WHAT THE TASK REQUIRES: Going through the data below, copy out each line where the word "domácnosti" shows up.

TASK MATERIAL:
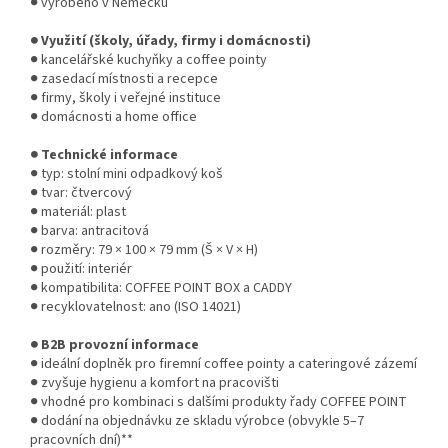
● vyrobeno v Německu
● Využití (školy, úřady, firmy i domácnosti)
● kancelářské kuchyňky a coffee pointy
● zasedací místnosti a recepce
● firmy, školy i veřejné instituce
● domácnosti a home office
● Technické informace
● typ: stolní mini odpadkový koš
● tvar: čtvercový
● materiál: plast
● barva: antracitová
● rozměry: 79 × 100 × 79 mm (Š × V × H)
● použití: interiér
● kompatibilita: COFFEE POINT BOX a CADDY
● recyklovatelnost: ano (ISO 14021)
● B2B provozní informace
● ideální doplněk pro firemní coffee pointy a cateringové zázemí
● zvyšuje hygienu a komfort na pracovišti
● vhodné pro kombinaci s dalšími produkty řady COFFEE POINT
● dodání na objednávku ze skladu výrobce (obvykle 5–7
pracovních dní)**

RESPONSE TO THE EXERCISE:
● Využití (školy, úřady, firmy i domácnosti)
● domácnosti a home office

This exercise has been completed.